Collected data
========================

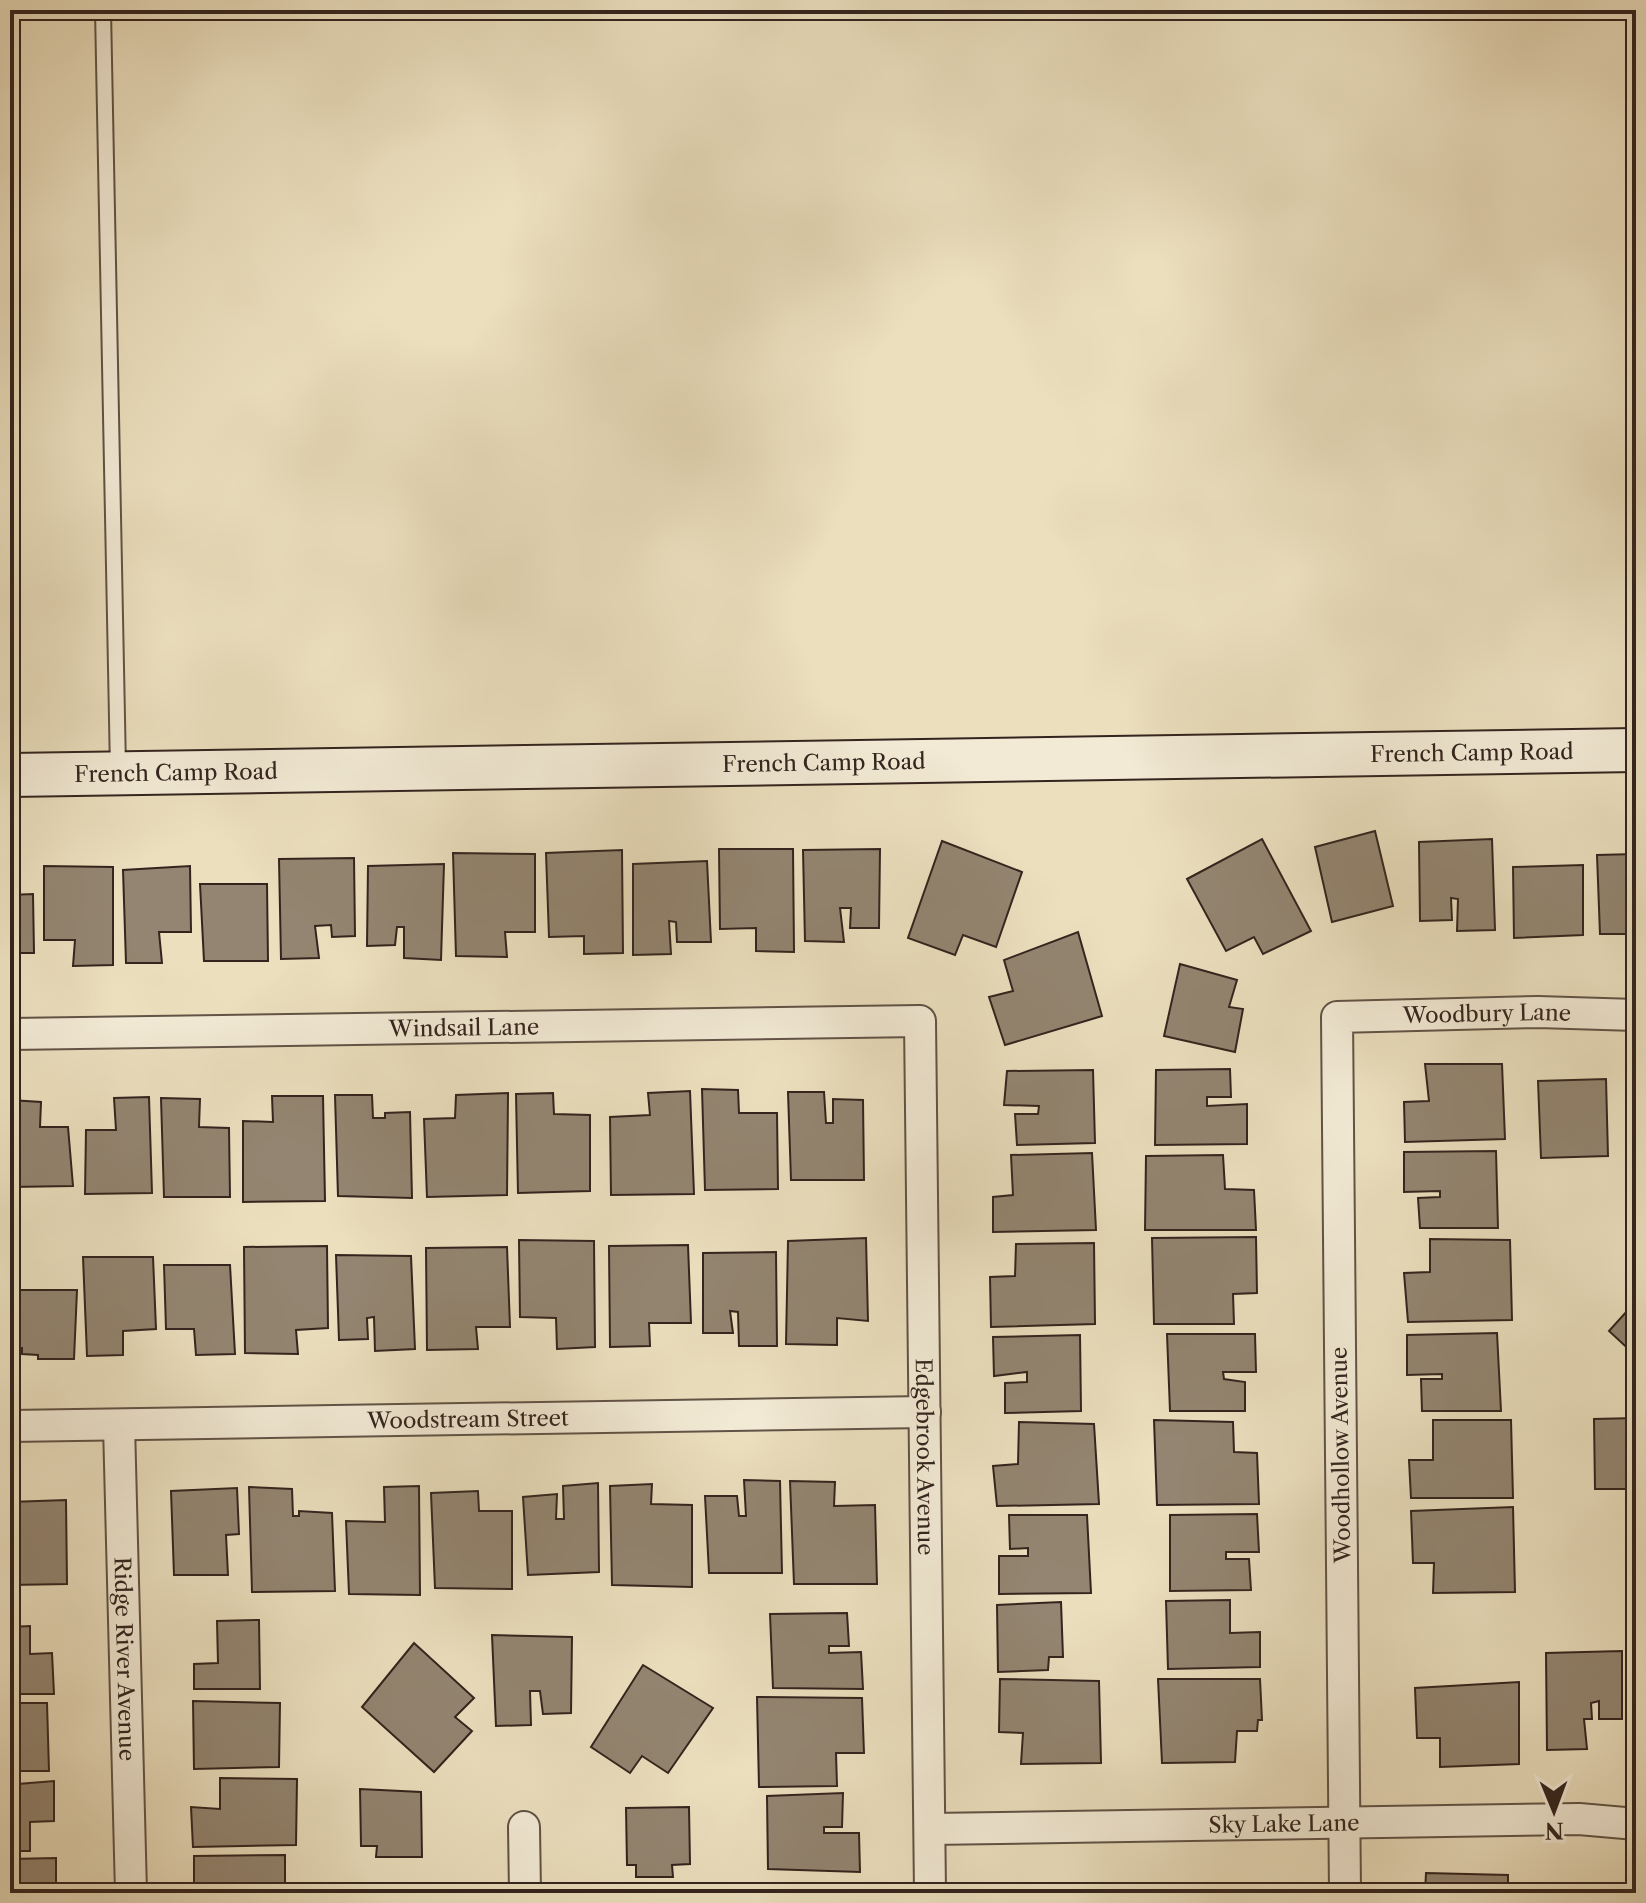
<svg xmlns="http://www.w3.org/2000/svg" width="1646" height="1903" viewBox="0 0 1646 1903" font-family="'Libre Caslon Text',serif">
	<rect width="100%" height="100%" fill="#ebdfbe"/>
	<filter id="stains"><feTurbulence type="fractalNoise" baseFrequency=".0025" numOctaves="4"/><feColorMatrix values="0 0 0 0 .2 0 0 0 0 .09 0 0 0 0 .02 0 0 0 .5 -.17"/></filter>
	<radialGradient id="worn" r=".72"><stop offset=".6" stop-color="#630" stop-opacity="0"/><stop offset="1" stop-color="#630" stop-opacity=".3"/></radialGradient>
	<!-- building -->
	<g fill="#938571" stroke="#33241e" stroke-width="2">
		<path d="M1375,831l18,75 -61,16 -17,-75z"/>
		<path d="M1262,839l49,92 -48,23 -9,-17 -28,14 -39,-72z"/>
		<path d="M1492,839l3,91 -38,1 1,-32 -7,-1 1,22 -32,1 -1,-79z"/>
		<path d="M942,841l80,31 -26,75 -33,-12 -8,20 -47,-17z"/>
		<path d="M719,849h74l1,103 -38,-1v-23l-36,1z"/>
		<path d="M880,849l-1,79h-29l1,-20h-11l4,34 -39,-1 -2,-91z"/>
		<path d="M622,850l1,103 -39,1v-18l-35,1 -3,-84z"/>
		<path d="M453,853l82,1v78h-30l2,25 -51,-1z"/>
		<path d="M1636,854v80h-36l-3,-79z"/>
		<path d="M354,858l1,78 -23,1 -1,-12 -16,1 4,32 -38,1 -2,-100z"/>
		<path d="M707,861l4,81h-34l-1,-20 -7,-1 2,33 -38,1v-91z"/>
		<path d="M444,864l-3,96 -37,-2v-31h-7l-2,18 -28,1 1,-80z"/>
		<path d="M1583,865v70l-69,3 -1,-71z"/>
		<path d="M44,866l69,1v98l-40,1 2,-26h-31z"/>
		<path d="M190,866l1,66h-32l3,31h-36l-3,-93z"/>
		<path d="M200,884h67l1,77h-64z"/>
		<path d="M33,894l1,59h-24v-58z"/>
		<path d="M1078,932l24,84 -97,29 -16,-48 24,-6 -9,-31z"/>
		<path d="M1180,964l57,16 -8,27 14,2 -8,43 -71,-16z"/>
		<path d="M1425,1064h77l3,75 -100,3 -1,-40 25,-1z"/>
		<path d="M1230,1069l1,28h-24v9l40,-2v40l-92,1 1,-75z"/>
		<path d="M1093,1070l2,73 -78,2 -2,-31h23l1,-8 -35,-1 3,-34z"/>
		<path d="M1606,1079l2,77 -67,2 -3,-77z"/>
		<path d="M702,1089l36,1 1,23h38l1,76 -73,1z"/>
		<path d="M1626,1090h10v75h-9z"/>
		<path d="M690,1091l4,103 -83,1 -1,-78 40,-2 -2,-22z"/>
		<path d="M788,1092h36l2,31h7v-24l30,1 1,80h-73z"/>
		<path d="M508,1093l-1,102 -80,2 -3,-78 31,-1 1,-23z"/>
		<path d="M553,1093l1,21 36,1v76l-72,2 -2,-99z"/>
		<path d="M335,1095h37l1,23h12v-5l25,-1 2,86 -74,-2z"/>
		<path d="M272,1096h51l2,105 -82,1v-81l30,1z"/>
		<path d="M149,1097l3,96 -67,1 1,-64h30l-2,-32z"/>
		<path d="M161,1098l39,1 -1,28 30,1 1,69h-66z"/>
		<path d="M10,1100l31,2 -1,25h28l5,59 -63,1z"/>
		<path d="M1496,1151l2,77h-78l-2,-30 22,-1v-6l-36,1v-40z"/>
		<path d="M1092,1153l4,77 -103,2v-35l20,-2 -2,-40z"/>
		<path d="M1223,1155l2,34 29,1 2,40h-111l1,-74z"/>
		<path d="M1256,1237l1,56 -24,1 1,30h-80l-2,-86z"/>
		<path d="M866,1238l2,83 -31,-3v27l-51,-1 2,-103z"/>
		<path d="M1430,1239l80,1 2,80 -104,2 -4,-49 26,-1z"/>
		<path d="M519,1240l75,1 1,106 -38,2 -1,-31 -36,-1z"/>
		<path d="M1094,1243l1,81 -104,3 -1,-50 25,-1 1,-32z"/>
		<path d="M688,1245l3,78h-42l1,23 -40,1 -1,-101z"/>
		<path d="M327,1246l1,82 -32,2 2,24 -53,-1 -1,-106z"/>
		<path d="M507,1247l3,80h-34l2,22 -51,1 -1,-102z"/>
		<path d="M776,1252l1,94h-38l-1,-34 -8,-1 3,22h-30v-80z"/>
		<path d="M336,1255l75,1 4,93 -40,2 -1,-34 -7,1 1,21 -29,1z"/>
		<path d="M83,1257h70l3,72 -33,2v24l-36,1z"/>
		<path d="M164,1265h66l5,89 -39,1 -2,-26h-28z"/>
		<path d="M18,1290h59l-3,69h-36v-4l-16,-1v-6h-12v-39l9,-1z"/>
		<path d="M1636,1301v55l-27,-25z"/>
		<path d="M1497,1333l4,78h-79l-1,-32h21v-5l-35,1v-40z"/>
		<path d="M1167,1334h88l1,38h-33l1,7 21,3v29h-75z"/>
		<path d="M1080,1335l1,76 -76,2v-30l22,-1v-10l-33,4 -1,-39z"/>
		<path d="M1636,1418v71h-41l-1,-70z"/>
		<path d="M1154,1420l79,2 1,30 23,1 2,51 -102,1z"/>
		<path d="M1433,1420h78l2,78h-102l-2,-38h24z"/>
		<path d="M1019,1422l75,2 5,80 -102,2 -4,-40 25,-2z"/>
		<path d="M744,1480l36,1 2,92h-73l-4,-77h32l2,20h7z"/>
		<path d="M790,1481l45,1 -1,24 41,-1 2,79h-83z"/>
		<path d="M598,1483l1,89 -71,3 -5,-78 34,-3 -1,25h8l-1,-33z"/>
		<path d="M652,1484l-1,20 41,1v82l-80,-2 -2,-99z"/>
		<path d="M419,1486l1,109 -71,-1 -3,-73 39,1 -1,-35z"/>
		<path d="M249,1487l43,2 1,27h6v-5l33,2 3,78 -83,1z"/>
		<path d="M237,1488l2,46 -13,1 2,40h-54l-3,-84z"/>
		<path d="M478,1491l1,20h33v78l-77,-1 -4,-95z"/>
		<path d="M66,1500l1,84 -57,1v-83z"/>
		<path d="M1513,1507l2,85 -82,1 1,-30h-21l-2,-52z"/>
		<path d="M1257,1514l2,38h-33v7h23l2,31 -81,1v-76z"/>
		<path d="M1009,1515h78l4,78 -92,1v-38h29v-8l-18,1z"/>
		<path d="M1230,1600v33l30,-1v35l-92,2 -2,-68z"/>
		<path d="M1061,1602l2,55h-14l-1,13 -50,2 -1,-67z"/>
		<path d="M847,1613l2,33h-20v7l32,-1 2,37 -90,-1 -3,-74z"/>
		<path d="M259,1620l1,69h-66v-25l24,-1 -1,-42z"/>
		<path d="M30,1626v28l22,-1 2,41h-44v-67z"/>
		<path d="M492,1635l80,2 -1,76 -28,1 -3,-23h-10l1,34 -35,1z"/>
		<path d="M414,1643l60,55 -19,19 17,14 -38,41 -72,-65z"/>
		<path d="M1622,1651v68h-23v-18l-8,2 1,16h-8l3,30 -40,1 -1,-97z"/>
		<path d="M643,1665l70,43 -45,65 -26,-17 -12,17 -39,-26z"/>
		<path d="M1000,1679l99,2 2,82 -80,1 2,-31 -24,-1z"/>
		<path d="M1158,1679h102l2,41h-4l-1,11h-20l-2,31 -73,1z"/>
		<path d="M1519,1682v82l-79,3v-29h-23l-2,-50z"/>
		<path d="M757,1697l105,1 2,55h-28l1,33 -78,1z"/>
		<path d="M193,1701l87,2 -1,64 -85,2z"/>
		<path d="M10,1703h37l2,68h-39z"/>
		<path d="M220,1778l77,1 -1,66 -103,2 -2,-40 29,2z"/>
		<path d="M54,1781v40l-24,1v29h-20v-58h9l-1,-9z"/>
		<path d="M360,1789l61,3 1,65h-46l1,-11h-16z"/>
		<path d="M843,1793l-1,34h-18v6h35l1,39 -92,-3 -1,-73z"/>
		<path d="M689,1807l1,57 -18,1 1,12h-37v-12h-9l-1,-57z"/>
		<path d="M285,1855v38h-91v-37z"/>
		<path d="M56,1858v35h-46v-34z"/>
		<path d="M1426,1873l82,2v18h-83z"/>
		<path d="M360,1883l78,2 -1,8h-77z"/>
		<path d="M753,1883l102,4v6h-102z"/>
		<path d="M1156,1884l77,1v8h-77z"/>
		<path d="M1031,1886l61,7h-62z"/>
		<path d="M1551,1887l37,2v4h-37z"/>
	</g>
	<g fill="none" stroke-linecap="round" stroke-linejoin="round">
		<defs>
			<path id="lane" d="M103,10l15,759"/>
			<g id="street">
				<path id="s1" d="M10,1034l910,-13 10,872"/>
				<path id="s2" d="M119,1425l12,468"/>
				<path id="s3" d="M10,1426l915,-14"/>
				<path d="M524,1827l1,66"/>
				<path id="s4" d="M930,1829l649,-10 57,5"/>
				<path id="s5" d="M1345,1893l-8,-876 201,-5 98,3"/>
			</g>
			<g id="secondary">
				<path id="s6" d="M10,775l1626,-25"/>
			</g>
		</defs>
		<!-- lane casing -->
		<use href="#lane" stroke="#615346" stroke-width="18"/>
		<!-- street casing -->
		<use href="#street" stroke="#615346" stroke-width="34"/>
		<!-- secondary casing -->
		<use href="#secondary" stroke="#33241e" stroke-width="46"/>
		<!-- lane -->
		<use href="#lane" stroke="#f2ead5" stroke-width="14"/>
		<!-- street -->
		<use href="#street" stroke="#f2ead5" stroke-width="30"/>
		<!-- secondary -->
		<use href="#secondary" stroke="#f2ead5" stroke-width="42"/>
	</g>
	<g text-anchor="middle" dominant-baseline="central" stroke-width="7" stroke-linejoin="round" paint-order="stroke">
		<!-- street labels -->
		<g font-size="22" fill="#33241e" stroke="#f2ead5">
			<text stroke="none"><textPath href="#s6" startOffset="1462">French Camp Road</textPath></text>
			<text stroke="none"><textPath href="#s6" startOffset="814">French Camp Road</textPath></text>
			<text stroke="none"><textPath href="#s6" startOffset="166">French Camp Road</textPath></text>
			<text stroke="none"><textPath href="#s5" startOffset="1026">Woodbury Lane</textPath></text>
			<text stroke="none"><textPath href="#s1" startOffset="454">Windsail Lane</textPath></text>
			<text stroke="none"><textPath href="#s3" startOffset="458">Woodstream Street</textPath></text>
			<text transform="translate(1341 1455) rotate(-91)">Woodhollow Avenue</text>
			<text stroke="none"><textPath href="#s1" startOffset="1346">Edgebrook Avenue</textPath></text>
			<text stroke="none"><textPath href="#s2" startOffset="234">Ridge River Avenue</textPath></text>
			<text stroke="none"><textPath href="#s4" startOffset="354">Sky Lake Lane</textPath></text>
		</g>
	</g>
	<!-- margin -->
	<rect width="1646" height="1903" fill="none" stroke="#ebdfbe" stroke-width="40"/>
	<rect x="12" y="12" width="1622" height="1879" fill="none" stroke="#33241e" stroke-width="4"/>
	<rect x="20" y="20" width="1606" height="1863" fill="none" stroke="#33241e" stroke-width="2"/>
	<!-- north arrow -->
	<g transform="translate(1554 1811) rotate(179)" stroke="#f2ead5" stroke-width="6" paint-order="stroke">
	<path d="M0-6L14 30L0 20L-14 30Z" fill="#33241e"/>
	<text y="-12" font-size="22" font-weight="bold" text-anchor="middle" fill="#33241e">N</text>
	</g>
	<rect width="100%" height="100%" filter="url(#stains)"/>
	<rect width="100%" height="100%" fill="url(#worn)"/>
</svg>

========================

An exact copy of the line containing "<!-- street labels -->" and all lines after it, through the last line of the entries, is the required answer.

		<!-- street labels -->
		<g font-size="22" fill="#33241e" stroke="#f2ead5">
			<text stroke="none"><textPath href="#s6" startOffset="1462">French Camp Road</textPath></text>
			<text stroke="none"><textPath href="#s6" startOffset="814">French Camp Road</textPath></text>
			<text stroke="none"><textPath href="#s6" startOffset="166">French Camp Road</textPath></text>
			<text stroke="none"><textPath href="#s5" startOffset="1026">Woodbury Lane</textPath></text>
			<text stroke="none"><textPath href="#s1" startOffset="454">Windsail Lane</textPath></text>
			<text stroke="none"><textPath href="#s3" startOffset="458">Woodstream Street</textPath></text>
			<text transform="translate(1341 1455) rotate(-91)">Woodhollow Avenue</text>
			<text stroke="none"><textPath href="#s1" startOffset="1346">Edgebrook Avenue</textPath></text>
			<text stroke="none"><textPath href="#s2" startOffset="234">Ridge River Avenue</textPath></text>
			<text stroke="none"><textPath href="#s4" startOffset="354">Sky Lake Lane</textPath></text>
		</g>
	</g>
	<!-- margin -->
	<rect width="1646" height="1903" fill="none" stroke="#ebdfbe" stroke-width="40"/>
	<rect x="12" y="12" width="1622" height="1879" fill="none" stroke="#33241e" stroke-width="4"/>
	<rect x="20" y="20" width="1606" height="1863" fill="none" stroke="#33241e" stroke-width="2"/>
	<!-- north arrow -->
	<g transform="translate(1554 1811) rotate(179)" stroke="#f2ead5" stroke-width="6" paint-order="stroke">
	<path d="M0-6L14 30L0 20L-14 30Z" fill="#33241e"/>
	<text y="-12" font-size="22" font-weight="bold" text-anchor="middle" fill="#33241e">N</text>
	</g>
	<rect width="100%" height="100%" filter="url(#stains)"/>
	<rect width="100%" height="100%" fill="url(#worn)"/>
</svg>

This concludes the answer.